Hint: The dimensional formula for length and time is $\left[ {{M^0}{L^1}{T^0}{K^0}} \right]$ and $\left[ {{M^0}{L^0}{T^1}{K^0}} \right]$ respectively.
The dimensional formula for velocity $v = \dfrac{d}{t} = \dfrac{{\left[ {{M^0}{L^1}{T^0}{K^0}} \right]}}{{\left[ {{M^0}{L^0}{T^1}{K^0}} \right]}} = \left[ {{M^0}{L^1}{T^{ - 1}}{K^0}} \right]$ . The dimensional formula of specific gravity is the same as acceleration, i.e. $a = \dfrac{v}{t} = \dfrac{{\left[ {{M^0}{L^1}{T^{ - 1}}{K^0}} \right]}}{{\left[ {{M^0}{L^0}{T^1}{K^0}} \right]}} = \left[ {{M^0}{L^1}{T^{ - 2}}{K^0}} \right]$

Complete answer:
The dimension of specific gravity refers to the dimensional formula of specific gravity.
Dimensional formula – Every physical quantity has a unit assigned for it, for example, the force has a unit \[kgm/{s^2}\]. When we express this unit in terms of the fundamental quantities we get the dimensional formula of that physical quantity.
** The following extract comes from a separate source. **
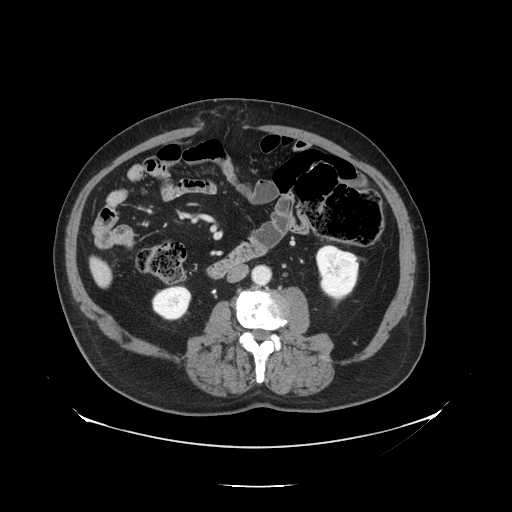
Contrast-enhanced abdominal CT, one axial slice; position 32 of 138 along the scan axis; reconstruction kernel STANDARD; soft-tissue window (W 400 / L 40 HU); 512 × 512 image matrix, field of view 497 × 497 mm. From the clinical record (not read from this slice): patient: male, age 56 years at operation; diagnosis: colorectal cancer liver metastases, imaged before liver resection.
Structures marked on this image (outlined manually by an expert reader):
- liver: bounding box <92,261,111,285> (left, top, right, bottom; pixels)
- planned liver remnant (the part of the liver to remain after resection): <93,261,107,274>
The dimensional formula for force is \[[ML{T^{ - 2}}{K^0}]\] .
Here \[M\] represents mass, \[L\] represents the length, \[T\] represents time, and \[K\] represents temperature.
The dimensional formula for specific gravity is the same as the dimensional formula for gravity which is in turn the same as the dimensional formula for acceleration. So, let’s calculate the dimensional formula for acceleration.
We know that the equation for velocity is
$v = \dfrac{d}{t}$
Here, $v = $ Velocity
$d = $ Displacement
$t = $ Time
The Dimensional formula for displacement (same as length) is $\left[ {{M^0}{L^1}{T^0}{K^0}} \right]$ and the dimensional formula for time is $\left[ {{M^0}{L^0}{T^1}{K^0}} \right]$
So, the dimensional formula for velocity $ = \dfrac{{\left[ {{M^0}{L^1}{T^0}{K^0}} \right]}}{{\left[ {{M^0}{L^0}{T^1}{K^0}} \right]}}$
So, the dimensional formula for velocity $ = \left[ {{M^0}{L^1}{T^{ - 1}}{K^0}} \right]$
We know that the equation for acceleration is
$a = \dfrac{v}{t}$
Here, $a = $ Acceleration
$v = $ Velocity
$t = $ Time
Since the dimensional formula for velocity and time is $\left[ {{M^0}{L^1}{T^{ - 1}}{K^0}} \right]$ and $\left[ {{M^0}{L^0}{T^1}{K^0}} \right]$ .
So, the dimensional formula for acceleration $ = \dfrac{{\left[ {{M^0}{L^1}{T^{ - 1}}{K^0}} \right]}}{{\left[ {{M^0}{L^0}{T^1}{K^0}} \right]}}$
So, the dimensional formula for acceleration and hence specific gravity $ = \left[ {{M^0}{L^1}{T^{ - 2}}{K^0}} \right]$

So, the correct answer is “Option B.

Note:
Dimensional formula is unique, whereas the unit can be measured in the SI unit system, metric system, etc. So, for example, the unit for specific gravity can be $m/{s^2}$ in the SI unit whereas the specific gravity is $cm/{s^2}$ in centimeter-scale, but the only dimensional formula for specific gravity is $\left[ {{M^0}{L^1}{T^{ - 2}}{K^0}} \right]$ .